*DATA SHOWN*.
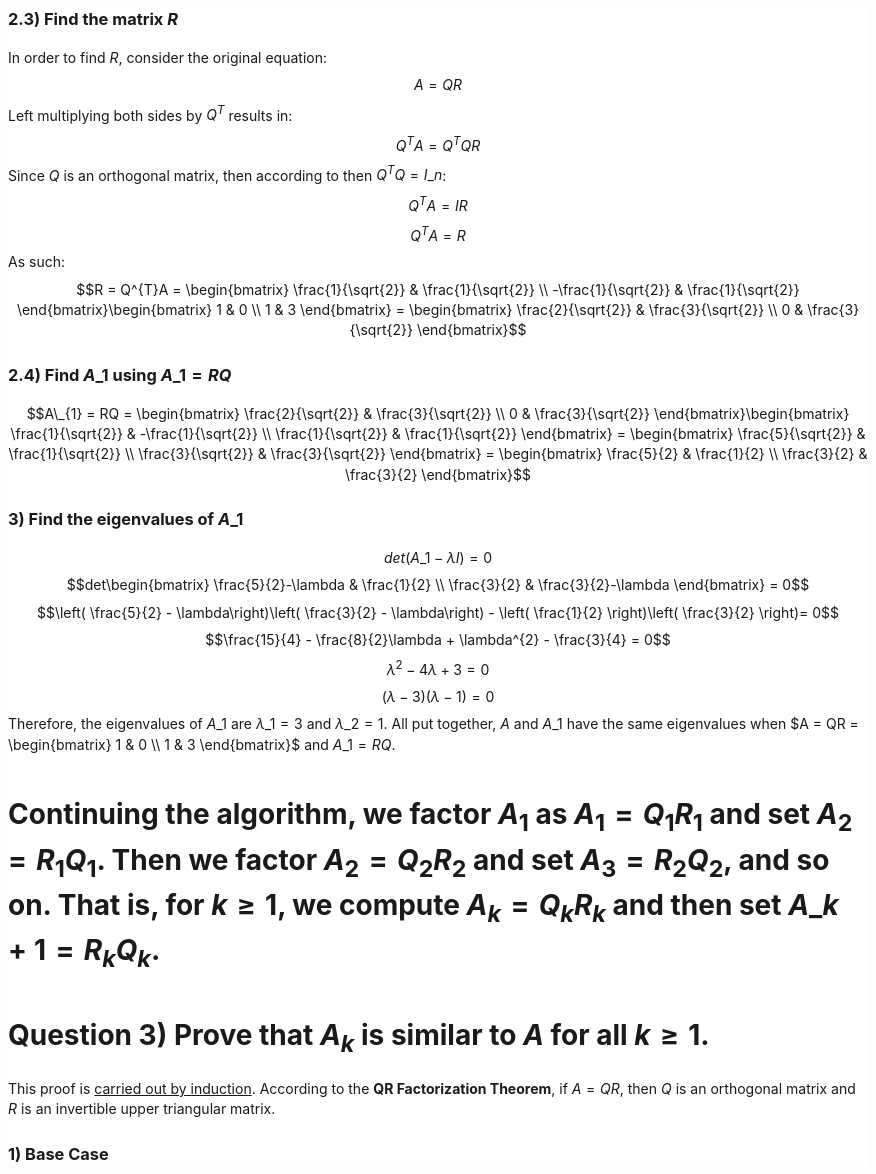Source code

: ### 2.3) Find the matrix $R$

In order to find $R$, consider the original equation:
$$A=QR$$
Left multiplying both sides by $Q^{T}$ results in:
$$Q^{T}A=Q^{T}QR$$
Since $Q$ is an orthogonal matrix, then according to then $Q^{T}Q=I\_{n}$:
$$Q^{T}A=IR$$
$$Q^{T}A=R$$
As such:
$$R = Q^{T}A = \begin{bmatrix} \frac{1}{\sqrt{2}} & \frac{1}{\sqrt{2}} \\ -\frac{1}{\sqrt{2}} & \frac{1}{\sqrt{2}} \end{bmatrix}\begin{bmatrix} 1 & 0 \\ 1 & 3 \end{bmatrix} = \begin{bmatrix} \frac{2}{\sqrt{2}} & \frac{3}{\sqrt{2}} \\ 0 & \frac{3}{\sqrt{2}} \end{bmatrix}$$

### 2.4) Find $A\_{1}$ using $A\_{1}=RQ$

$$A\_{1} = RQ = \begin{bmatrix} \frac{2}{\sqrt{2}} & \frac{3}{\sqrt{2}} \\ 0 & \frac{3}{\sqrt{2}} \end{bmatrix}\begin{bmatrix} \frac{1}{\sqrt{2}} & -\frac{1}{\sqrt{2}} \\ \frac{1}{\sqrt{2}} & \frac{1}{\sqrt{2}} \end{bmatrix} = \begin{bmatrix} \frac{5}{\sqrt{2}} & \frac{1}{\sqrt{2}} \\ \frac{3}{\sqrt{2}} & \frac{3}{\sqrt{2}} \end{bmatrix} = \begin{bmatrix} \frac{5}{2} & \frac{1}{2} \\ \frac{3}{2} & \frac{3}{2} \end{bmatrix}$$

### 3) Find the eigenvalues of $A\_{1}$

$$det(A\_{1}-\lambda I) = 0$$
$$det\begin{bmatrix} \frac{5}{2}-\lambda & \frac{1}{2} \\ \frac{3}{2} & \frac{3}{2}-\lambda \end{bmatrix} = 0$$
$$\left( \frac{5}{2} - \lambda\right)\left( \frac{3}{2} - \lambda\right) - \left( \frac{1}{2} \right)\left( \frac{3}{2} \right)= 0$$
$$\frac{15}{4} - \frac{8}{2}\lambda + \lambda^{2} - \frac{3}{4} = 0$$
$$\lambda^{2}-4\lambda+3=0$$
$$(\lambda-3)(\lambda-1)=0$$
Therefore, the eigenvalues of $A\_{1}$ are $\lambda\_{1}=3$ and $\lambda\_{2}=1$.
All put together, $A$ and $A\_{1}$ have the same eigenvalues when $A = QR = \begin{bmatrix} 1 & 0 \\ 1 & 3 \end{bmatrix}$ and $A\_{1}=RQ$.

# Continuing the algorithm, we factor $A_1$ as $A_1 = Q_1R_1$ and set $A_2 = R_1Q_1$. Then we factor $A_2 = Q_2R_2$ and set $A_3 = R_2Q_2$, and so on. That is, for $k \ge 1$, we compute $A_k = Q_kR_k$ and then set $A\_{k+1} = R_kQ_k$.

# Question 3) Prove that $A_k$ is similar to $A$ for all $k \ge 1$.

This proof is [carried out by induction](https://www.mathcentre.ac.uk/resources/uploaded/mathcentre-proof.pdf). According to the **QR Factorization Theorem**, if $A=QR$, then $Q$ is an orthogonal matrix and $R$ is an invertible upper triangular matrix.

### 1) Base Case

*YOUR TASK*.
Search the entries for the line holding "This proof is". Return that line and the ones after it through the last, exactly.

*PROBLEM SOLUTION*.
This proof is [carried out by induction](https://www.mathcentre.ac.uk/resources/uploaded/mathcentre-proof.pdf). According to the **QR Factorization Theorem**, if $A=QR$, then $Q$ is an orthogonal matrix and $R$ is an invertible upper triangular matrix.

### 1) Base Case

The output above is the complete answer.